Dual-Stream Generative Adversarial Networks for Distributionally Robust Zero-Shot Learning

Zero-shot learning (ZSL) in visual classification aims to recognize novel categories for which few or even no training samples are available. Through recent advances using generative adversarial networks (GANs) for cross-modal generation, several generative methods have been investigated for ZSL to classify unseen categories with synthetic samples. However, these GAN-based ZSL approaches still struggle to generate samples with semantic consistency and significant between-class discrepancy while preserving within-class diversity, which are vital to building classifiers for unseen classes. Accordingly, in this paper, we propose a robust dual-stream GAN to synthesize satisfactory samples for zero-shot visual classification. In more detail, the inter-class discrepancy is maximized by a backbone compatibility loss, which drives the center of the synthesized samples to move towards the center of real samples of the same class while moving further away from samples of different classes.
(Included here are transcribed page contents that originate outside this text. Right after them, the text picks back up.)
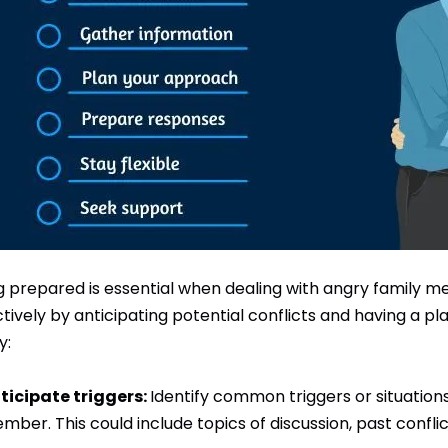
g prepared is essential when dealing with angry family 
ctively by anticipating potential conflicts and having a p
y:
ticipate triggers:
Identify common triggers or situation
mber. This could include topics of discussion, past conflic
Secondly, in order to preserve the intra-class diversity ignored by most extant paradigms, we propose a stochastic dispersion regularization to encourage the synthesized samples to be distributed at arbitrary points in the visual space of their categories. Finally, unlike previous methods that project visual samples back into semantic space and consequently cause an information degradation problem, we design a dual-stream generator to synthesize visual samples and reconstruct semantic embedding simultaneously, thereby ensuring semantic consistency. Our model outperforms the state-of-the-arts by 4.7% and 3.0% on average in two metrics over four real-world datasets, demonstrating its effectiveness and superiority.